Summary and Conclusions

In this study we developed an MR signal model of brain tissue, termed the qBOLD model, that generalizes our previously proposed theoretical model of the BOLD effect (12). The model is based on a multicomponent approach that includes contributions from intracellular water, ISF or CSF with a resonance frequency shift, and intravascular blood. This model analytically connects the BOLD effect to hemodynamic parameters, such as the DBV, deoxyhemoglobin concentration, and OEF. Using MR images of human brain parenchyma obtained with a modified GESSE sequence, our model-based multivariable curve-fitting approach quantifies brain parameters such as the DBV, OEF, ISF/CSF volume fraction, and frequency shift simultaneously. Given the proper temporal resolution and sufficient SNR, DBV contrast between GM and WM can be successfully resolved. At the same time, the brain signal model also quantifies the volume fraction and frequency shift of the extracellular space (ISF and CSF), which may prove useful for studying the development of brain edema or other diseases. The developed model and postprocessing approach can also be used to map cerebral DBV and OEF during functional activation for BOLD fMRI studies.

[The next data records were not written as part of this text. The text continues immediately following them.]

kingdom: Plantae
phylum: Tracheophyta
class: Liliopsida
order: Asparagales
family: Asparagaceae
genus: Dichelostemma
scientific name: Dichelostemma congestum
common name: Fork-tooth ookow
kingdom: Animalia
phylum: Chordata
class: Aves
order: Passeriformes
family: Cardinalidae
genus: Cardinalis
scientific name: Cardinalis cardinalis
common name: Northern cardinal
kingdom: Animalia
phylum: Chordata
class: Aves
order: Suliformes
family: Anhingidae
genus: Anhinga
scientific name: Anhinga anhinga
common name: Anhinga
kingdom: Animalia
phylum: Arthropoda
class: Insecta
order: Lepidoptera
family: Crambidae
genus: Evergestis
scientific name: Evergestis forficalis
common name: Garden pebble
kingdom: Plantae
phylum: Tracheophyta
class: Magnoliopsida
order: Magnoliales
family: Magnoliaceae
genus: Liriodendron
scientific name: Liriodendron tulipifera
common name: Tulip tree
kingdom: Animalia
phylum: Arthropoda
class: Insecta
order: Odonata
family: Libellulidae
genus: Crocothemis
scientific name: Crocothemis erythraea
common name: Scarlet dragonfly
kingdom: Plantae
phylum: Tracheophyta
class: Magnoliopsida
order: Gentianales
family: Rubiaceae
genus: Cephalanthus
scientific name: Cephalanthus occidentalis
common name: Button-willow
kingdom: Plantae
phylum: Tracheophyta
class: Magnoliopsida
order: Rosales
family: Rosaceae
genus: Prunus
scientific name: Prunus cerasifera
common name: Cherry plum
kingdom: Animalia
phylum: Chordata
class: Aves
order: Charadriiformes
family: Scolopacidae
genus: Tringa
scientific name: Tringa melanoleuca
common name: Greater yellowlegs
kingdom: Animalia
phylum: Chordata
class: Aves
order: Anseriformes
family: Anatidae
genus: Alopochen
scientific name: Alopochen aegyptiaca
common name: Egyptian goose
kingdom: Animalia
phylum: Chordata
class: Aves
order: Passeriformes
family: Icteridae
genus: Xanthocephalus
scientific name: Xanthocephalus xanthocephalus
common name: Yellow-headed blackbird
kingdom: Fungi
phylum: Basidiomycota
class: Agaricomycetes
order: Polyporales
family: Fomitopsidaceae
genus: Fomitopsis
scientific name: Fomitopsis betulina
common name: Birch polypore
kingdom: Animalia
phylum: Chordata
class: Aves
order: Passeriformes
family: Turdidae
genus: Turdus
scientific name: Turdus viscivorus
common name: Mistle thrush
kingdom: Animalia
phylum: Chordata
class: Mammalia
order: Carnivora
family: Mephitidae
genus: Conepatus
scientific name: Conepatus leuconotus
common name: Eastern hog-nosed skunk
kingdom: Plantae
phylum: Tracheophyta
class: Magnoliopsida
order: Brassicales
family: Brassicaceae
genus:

These analytical concepts and experimental results provide a promising platform for MR-based in vivo quantification of tissue hemodynamics. Quantitative measurements of this type are essential if MRI is to play an important role in evaluating the brain's baseline activity in health and disease. When this method is validated, it will provide an extraordinary tool for cognitive studies and clinical diagnosis that will be more widely available to clinicians and researchers than oxygen-15-based PET for the measurement of brain hemodynamics and metabolism.